They went down, and saw where the falls ought to be.  The artist said it
was a sort of dry-plate process, to be developed in the mind afterwards;
Mr. King likened it to a dry smoke without lighting the cigar; and the
doctor said it certainly had the sanitary advantage of not being damp.
The party even penetrated the Platerskill Cove, and were well rewarded by
its exceeding beauty, as is every one who goes there.  There are sketches
of all these lovely places in a certain artist's book, all looking,
however, very much alike, and consisting principally of a graceful figure
in a great variety of unstudied attitudes.

"Isn't this a nervous sort of a place?" the artist asked his friend, as
they sat in his chamber overlooking the world.

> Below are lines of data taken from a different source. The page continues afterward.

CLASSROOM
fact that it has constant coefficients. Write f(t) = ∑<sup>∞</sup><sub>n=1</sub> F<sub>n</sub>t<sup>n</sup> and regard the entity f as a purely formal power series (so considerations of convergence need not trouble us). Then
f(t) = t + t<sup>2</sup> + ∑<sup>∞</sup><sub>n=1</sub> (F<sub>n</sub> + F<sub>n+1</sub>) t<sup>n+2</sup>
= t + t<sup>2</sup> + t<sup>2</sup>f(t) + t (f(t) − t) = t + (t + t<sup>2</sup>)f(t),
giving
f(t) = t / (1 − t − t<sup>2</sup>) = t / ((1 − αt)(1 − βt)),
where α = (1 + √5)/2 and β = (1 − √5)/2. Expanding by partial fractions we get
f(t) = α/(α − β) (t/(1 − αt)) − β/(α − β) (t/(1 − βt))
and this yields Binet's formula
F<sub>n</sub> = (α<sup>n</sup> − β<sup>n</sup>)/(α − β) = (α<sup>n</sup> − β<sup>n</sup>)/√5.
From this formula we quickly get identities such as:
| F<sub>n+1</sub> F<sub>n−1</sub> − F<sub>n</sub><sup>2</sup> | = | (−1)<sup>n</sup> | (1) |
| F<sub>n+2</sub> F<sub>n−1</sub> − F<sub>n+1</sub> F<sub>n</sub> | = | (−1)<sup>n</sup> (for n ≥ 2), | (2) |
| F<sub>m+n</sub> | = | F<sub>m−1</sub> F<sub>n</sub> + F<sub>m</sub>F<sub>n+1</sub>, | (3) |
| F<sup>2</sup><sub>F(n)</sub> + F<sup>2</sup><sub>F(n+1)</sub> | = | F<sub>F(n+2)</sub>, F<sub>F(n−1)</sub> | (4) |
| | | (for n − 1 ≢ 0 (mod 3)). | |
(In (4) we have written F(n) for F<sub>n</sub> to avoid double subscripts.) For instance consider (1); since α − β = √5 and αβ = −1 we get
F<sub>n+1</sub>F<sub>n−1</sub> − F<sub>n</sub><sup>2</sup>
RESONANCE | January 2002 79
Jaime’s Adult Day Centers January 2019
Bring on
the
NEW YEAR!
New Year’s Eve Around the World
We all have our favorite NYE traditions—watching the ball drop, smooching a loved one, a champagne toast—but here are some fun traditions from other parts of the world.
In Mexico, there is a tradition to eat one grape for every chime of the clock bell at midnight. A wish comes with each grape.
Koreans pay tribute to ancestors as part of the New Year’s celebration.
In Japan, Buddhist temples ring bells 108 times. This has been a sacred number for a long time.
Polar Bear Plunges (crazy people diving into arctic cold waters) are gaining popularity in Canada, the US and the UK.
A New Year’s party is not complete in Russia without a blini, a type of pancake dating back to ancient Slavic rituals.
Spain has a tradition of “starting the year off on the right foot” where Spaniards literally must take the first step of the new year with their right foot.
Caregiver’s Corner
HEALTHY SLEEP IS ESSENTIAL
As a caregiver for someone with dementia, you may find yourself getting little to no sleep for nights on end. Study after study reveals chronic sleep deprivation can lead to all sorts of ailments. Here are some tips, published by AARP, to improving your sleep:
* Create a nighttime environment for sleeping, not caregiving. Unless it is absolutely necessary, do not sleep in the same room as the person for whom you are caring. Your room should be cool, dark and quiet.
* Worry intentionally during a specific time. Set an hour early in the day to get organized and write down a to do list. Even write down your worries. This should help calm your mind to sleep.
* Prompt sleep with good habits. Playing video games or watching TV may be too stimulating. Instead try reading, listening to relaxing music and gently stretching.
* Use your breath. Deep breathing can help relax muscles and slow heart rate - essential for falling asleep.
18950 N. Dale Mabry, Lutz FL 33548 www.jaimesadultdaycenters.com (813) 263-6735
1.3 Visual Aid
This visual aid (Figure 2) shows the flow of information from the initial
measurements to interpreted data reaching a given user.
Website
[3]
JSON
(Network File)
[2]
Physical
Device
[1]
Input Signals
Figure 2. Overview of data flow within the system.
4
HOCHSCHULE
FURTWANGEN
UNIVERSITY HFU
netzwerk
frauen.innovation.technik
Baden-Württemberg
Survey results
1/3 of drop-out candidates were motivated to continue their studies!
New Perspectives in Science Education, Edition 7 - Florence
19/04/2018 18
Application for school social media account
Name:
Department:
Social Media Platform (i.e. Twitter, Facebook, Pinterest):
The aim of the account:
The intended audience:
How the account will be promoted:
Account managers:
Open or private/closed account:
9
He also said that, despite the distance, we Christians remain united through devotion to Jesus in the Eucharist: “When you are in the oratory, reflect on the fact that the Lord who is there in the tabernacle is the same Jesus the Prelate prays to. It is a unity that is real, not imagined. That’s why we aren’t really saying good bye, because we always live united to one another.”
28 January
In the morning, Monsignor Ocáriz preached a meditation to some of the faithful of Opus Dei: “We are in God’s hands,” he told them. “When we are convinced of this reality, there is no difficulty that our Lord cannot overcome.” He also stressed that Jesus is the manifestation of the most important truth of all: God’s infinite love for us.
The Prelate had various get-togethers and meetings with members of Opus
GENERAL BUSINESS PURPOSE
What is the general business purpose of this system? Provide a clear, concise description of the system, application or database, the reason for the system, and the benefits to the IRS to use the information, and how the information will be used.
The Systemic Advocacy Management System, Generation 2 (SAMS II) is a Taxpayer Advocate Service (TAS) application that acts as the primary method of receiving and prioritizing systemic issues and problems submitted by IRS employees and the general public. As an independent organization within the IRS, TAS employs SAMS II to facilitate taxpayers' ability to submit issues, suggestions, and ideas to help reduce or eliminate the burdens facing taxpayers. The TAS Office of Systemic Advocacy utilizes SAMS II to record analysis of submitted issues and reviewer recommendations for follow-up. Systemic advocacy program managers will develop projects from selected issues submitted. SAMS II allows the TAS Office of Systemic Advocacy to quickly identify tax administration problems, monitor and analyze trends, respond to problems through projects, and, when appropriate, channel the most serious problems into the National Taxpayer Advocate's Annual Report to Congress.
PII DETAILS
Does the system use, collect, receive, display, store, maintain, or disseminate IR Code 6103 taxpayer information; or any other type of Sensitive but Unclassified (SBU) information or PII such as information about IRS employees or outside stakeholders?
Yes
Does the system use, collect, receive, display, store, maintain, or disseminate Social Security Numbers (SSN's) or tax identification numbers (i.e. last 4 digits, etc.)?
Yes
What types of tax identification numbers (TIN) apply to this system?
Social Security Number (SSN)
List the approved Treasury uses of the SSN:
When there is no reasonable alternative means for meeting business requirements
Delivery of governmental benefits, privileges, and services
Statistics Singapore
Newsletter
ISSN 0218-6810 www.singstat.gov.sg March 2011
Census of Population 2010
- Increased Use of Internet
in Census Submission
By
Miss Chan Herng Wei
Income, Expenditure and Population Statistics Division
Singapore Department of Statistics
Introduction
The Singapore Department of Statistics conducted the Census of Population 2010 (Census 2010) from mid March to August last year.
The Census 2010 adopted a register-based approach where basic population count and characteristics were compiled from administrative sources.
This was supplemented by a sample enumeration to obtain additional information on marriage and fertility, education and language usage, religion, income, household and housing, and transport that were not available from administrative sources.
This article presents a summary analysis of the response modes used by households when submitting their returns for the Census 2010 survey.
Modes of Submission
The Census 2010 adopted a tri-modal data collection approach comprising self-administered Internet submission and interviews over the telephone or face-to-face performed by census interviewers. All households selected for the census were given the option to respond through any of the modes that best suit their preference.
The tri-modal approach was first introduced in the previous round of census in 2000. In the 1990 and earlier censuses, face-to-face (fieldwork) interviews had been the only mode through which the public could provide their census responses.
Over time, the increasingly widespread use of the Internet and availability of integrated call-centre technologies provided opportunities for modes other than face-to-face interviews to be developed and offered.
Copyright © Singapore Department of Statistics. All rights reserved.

"Perhaps it is.  I have a fancy that some people are born to enjoy the
valley, and some the mountains."

"I think it makes a person nervous to live on a high place.  This feeling
of constant elevation tires one; it gives a fellow no such sense of
bodily repose as he has in a valley.  And the wind, it's constantly
nagging, rattling the windows and banging the doors.  I can't escape the
unrest of it."  The artist was turning the leaves and contemplating the
poverty of his sketch-book.  "The fact is, I get better subjects on the

"Probably the sea would suit us better.  By the way, did I tell you that
Miss Lamont's uncle came last night from Richmond?  Mr. De Long, uncle on
the mother's side.  I thought there was French blood in her."

"What is he like?"

"Oh, a comfortable bachelor, past middle age; business man; Southern;
just a little touch of the 'cyar' for 'car.'  Said he was going to take
his niece to Newport next week.  Has Miss Lamont said anything about
going there?"

"Well, she did mention it the other day."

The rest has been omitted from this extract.